Problem requirements
The expected answer comprises all lines from the entries that contain the string "такое".
■ ■ ■ ■
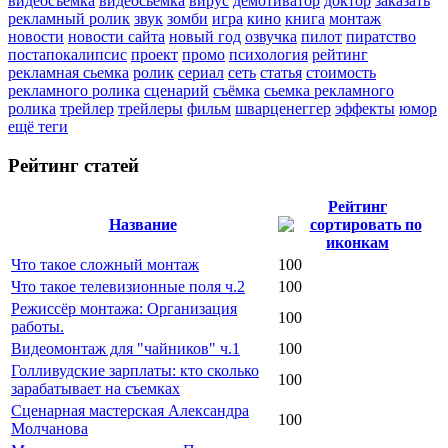
видеосъемка
видеосьемка
вирус
демотиватор
доктор
заказать
рекламный ролик
звук
зомби
игра
кино
книга
монтаж
новости
новости сайта
новый год
озвучка
пилот
пиратство
постапокалипсис
проект
промо
психология
рейтинг
рекламная сьемка
ролик
сериал
сеть
статья
стоимость
рекламного ролика
сценарий
съёмка
сьемка рекламного
ролика
трейлер
трейлеры
фильм
шварценеггер
эффекты
юмор
ещё теги
Рейтинг статей
Рейтинг
Название
Что такое сложный монтаж
100
Что такое телевизионные поля ч.2
100
Режиссёр монтажа: Организация
100
работы.
Видеомонтаж для "чайников" ч.1
100
Голливудские зарплаты: кто сколько
100
зарабатывает на съемках
Сценарная мастерская Александра
100
Молчанова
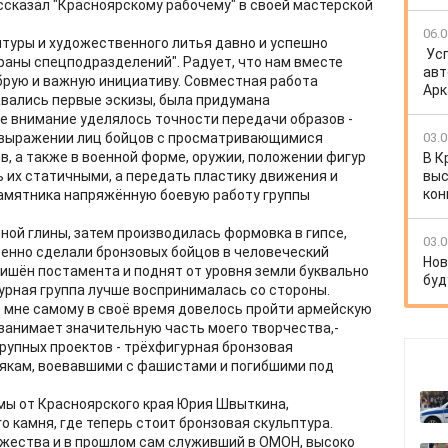
ссказал "Красноярскому рабочему" в своей мастерской
06.0
птуры и художественного литья давно и успешно
Ус
аны спецподразделений". Радует, что нам вместе
авт
брую и важную инициативу. Совместная работа
Арк
авались первые эскизы, была придумана
 внимание уделялось точности передачи образов -
в выражении лиц бойцов с просматривающимися
03.0
, а также в военной форме, оружии, положении фигур
В К
ь их статичными, а передать пластику движения и
выс
кон
памятника напряжённую боевую работу группы
ной глины, затем производилась формовка в гипсе,
03.0
ренно сделали бронзовых бойцов в человеческий
Нов
лишён постамента и поднят от уровня земли буквально
буд
турная группа лучше воспринималась со стороны.
о мне самому в своё время довелось пройти армейскую
а занимает значительную часть моего творчества,-
крупных проектов - трёхфигурная бронзовая
якам, воевавшими с фашистами и погибшими под
мы от Красноярского края Юрия Швыткина,
 камня, где теперь стоит бронзовая скульптура.
ужества и в прошлом сам служивший в ОМОН, высоко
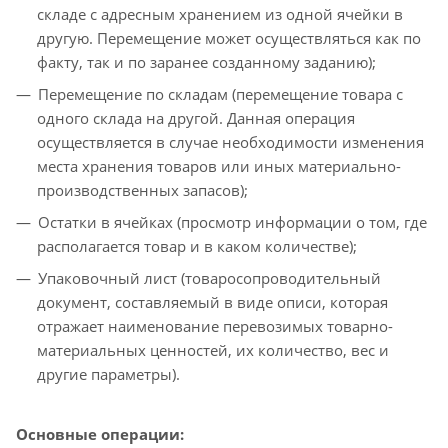
складе с адресным хранением из одной ячейки в
другую. Перемещение может осуществляться как по
факту, так и по заранее созданному заданию);
Перемещение по складам (перемещение товара с
одного склада на другой. Данная операция
осуществляется в случае необходимости изменения
места хранения товаров или иных материально-
производственных запасов);
Остатки в ячейках (просмотр информации о том, где
располагается товар и в каком количестве);
Упаковочный лист (товаросопроводительный
документ, составляемый в виде описи, которая
отражает наименование перевозимых товарно-
материальных ценностей, их количество, вес и
другие параметры).
Основные операции:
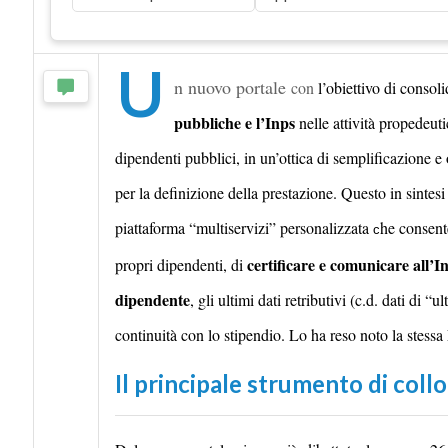
U
n nuovo portale
con
l’obiettivo di consol
pubbliche e l’Inps
nelle attività propedeuti
dipendenti pubblici, in un’ottica di semplificazione 
per la definizione della prestazione. Questo in sintesi
piattaforma “multiservizi” personalizzata
he consent
c
certificare e comunicare all’In
propri dipendenti, di
dipendente
, gli ultimi dati retributivi (c.d. dati di 
continuità con lo stipendio. Lo ha reso noto la stessa
Il principale strumento di coll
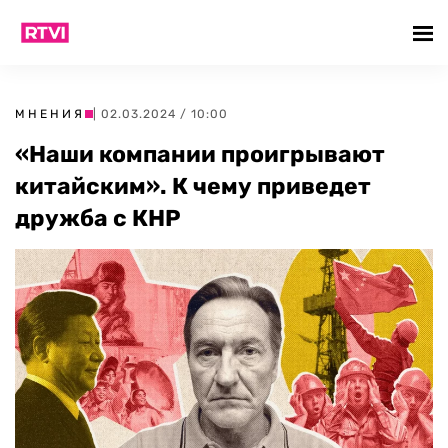
МНЕНИЯ
| 02.03.2024 / 10:00
«Наши компании проигрывают
китайским». К чему приведет
дружба с КНР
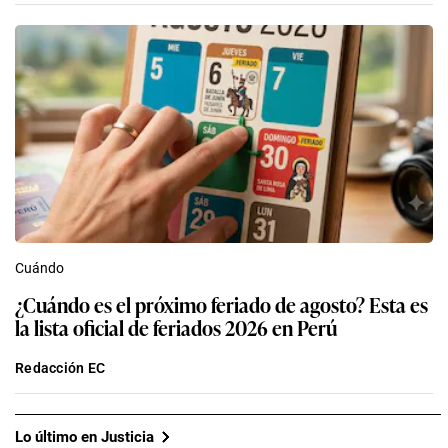
Cuándo
¿Cuándo es el próximo feriado de agosto? Esta es
la lista oficial de feriados 2026 en Perú
Redacción EC
Lo último en Justicia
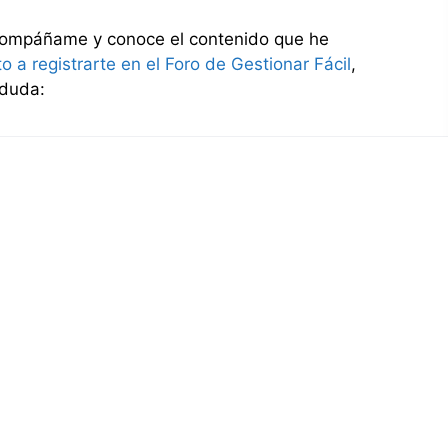
acompáñame y conoce el contenido que he
ito a registrarte en el Foro de Gestionar Fácil
,
 duda:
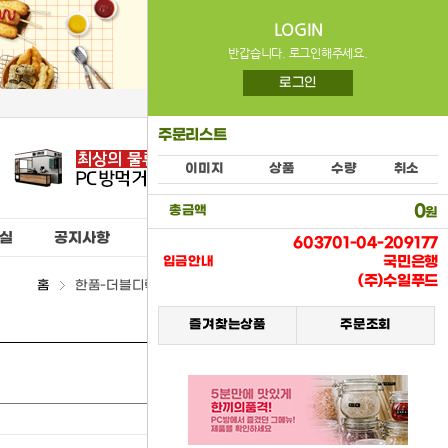
LOGIN
반갑습니다. 로그인해주세요.
로그인
주문리스트
이미지
상품
수량
취소
0
총금액
원
실
공지사항
603701-04-209177
국민은행
입금안내
(주)수일푸드
홈
한품-더블디럭스버거 > (15) 냉동식품류
즐겨찾는상품
주문조회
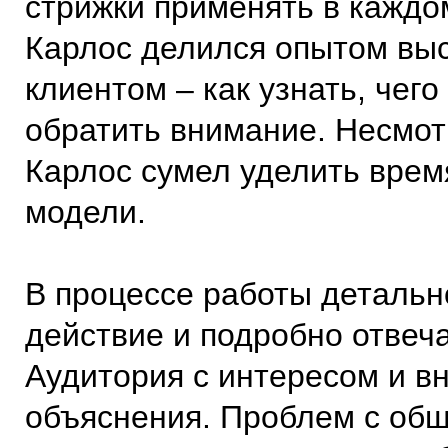
стрижки применять в каждо
Карлос делился опытом вы
клиентом – как узнать, чего
обратить внимание. Несмот
Карлос сумел уделить вре
модели.
В процессе работы детальн
действие и подробно отвеч
Аудитория с интересом и в
объяснения. Проблем с общ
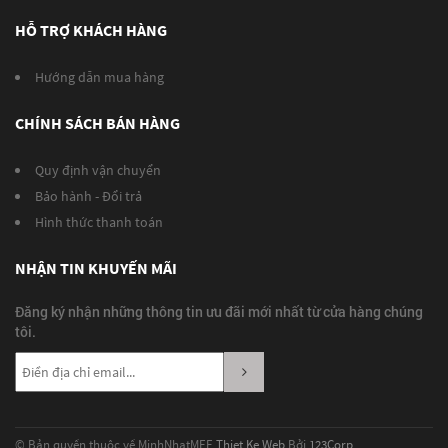
HỖ TRỢ KHÁCH HÀNG
Hướng dẫn mua hàng
CHÍNH SÁCH BÁN HÀNG
Quy định vận chuyển
Bảo hành - Đổi trả
Hình thức thanh toán
NHẬN TIN KHUYẾN MÃI
Đăng ký nhận những thông tin ưu đãi mới nhất từ cửa hàng chúng
tôi.
© Bản quyền thuộc về MinhNhatMEE
Thiet Ke Web
Bởi
123Corp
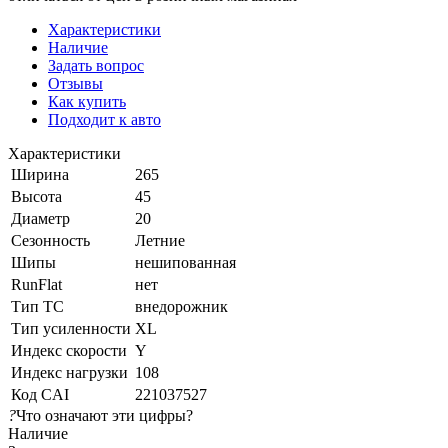
Характеристики
Наличие
Задать вопрос
Отзывы
Как купить
Подходит к авто
Характеристики
Ширина
265
Высота
45
Диаметр
20
Сезонность
Летние
Шипы
нешипованная
RunFlat
нет
Тип ТС
внедорожник
Тип усиленности
XL
Индекс скорости
Y
Индекс нагрузки
108
Код CAI
221037527
?
Что означают эти цифры?
Наличие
■ ■ ■ ■
Response area
Что такое сложный монтаж
Что такое телевизионные поля ч.2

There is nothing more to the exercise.